Updated: Oct 29, 2020
Image via SBS.
The standard definition of bi-erasure is the act of ignoring and dismissing bisexuality by questioning its legitimacy. In fact, many people, including the LGBTQ+ community itself, contribute to bi-erasure. Although bi-erasure is frequently overlooked, it must be talked about because of its harmful effects.
When people come out as bi, they are often told “It’s just a phase” and that they are just temporarily confused about their sexuality - that they will figure out their “true” sexuality when they choose between being gay and straight. This belief is detrimental in that since it fails to acknowledge the fluidity that bisexuality has. Bi advocate and author Robyn Ochs's definition of bisexuality is “the potential to be attracted to people of more than one sex and/or gender, not necessarily at the same time [and] not necessarily in the same way.” This definition recognizes that bisexuality, just like other sexualities, can’t be contained in a “box” because it is part of a spectrum. Bisexuality is different for everyone. People often invalidate bisexuality because its fluidity is viewed as indecisiveness. Research suggests that bi-erasure and the stigma that surrounds bisexuality are major causes of the severe health disparities that bisexuals experience.
Many bi people struggle with the position of not being “straight enough” for the heteronormative community and not being “gay enough” for the queer community. On the one hand, if a bi person is in a straight relationship, their relationship may be perceived as proof that they are following the heteronormative standards, and others believe that this person is straight. On the other hand, if another bi person is in a gay relationship, other people automatically assume that they are lesbian/gay. Essentially, people judge their sexual orientation based on the sex/gender of their partner, which promotes a “black-and-white” mindset since people think that they are either straight or gay.

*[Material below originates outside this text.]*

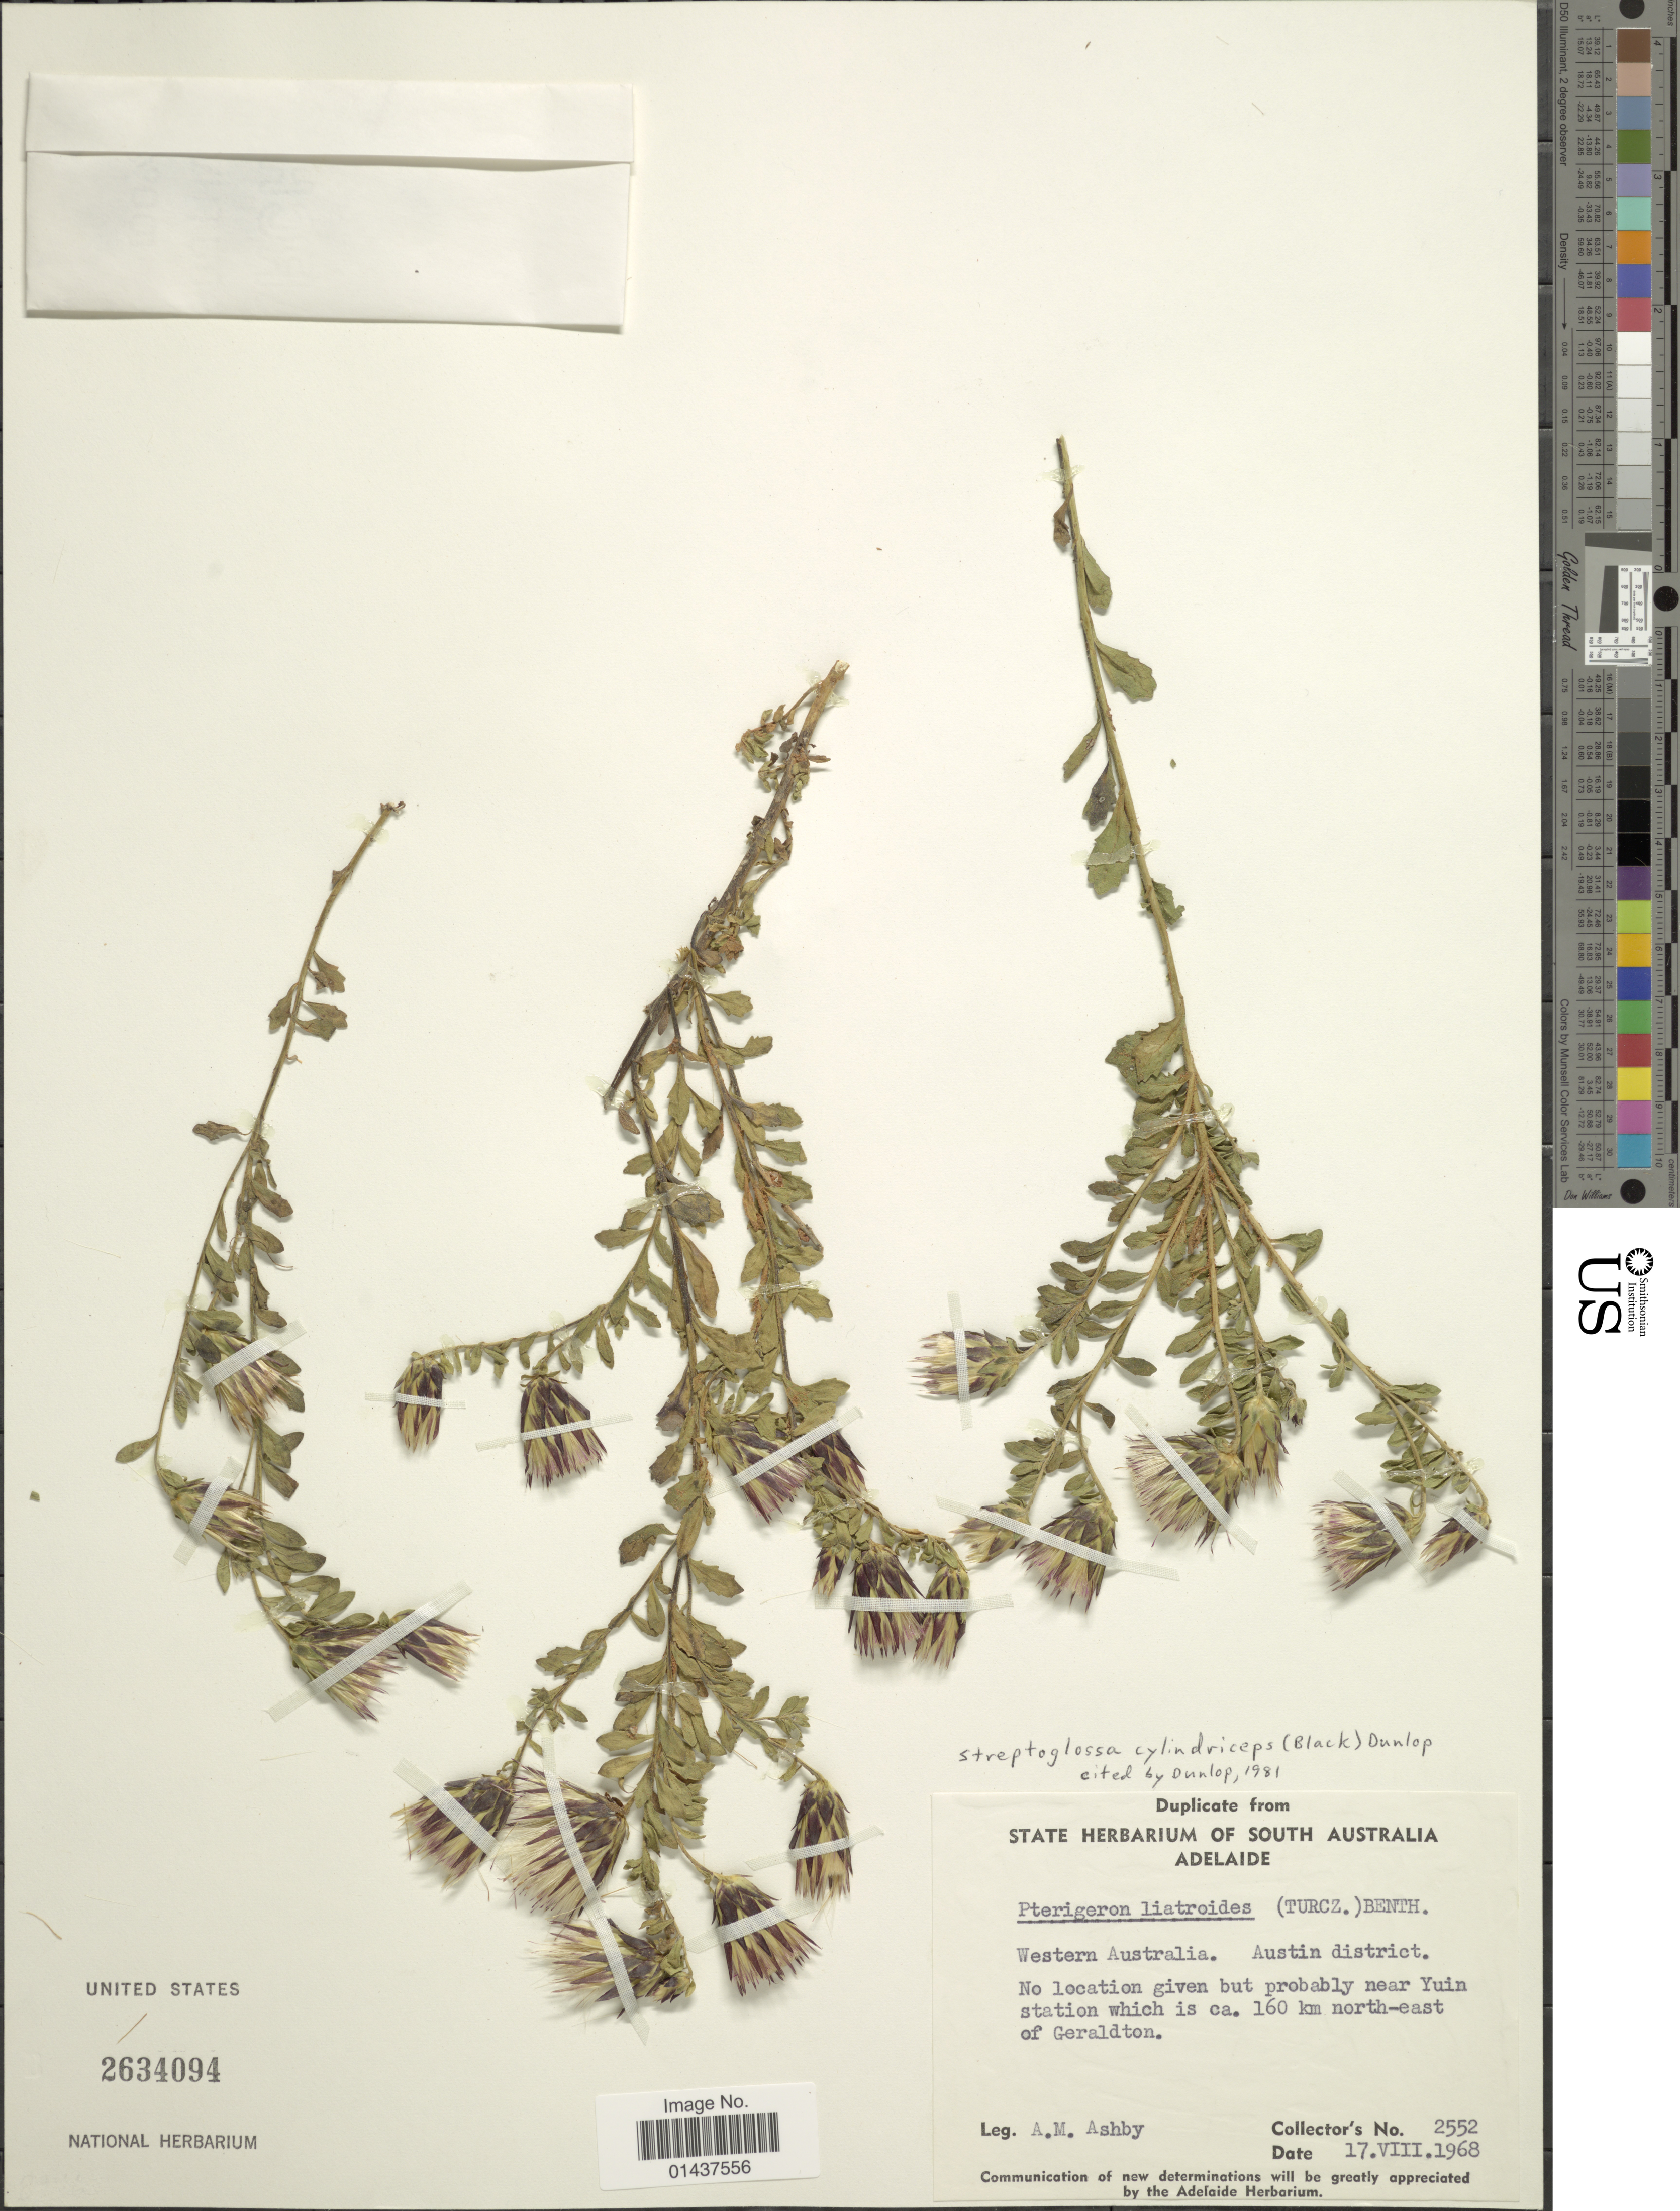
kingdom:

“Yeah, I noticed that when I was in a straight relationship, a lot of people wouldn’t believe me when I came out as bi. They just told me that I was straight because I was with a boy,” Isabella* reports. “Sometimes, it felt relieving to appear as straight because I didn’t get criticized for it, but then, I had to remind myself that the only reason that I was being accepted was because the part of myself that also liked girls was being ‘concealed’ during my relationship.” She discusses the backlash she received when she started dating a girl afterwards; for her, the day-to-day comments, such as “I liked you more when you were straight” and “Why are you so wishy-washy? Just choose if you’re a f** or not” hurt her the most because they constantly reminded her “that [she] couldn’t be [her] actual self without getting sh*t for it.”
When I was in a straight relationship, and I came out as bi to my boyfriend, he told me that it would be best for me if I just kept it a secret. He told me that I had the privilege of being able to blend in with the rest of society and that I should use it to my advantage. I remember feeling like there was something crushing my heart because he was right; I could just not say anything about my sexuality, but at what cost?
Unfortunately, this type of mindset expressed by our communities is common; it can appear in snarky comments embedded in everyday conversation, and it can also manifest in people’s attitudes, whether that be in the form of disregarding bisexuals because they are just looking for attention or ignoring their cries for help. This mentality results in bisexuals feeling like they are alone in the world while trying to figure out their identity by themselves.
Pride is a word that is strongly associated with the LGBTQ+ community because we aim to be unashamed of our lifestyles, and we will love ourselves and others as loudly as we possibly can. Because of this, we must work together to celebrate bisexuality. September 23, Bisexual Visibility Day, is coming up! Use this opportunity to be an ally by educating yourself on bi-phobia, bi-erasure, and other challenges that bisexuals face. Gently correct anyone who expresses any inaccurate beliefs about bisexuality. Acknowledge when you may say something that contributes to bi-erasure, and believe people if they come out as bi by welcoming their identities, just as you should welcome other queer people’s identities. Hopefully, one day, bi-erasure will be so rare that we won’t be afraid of being ourselves anymore.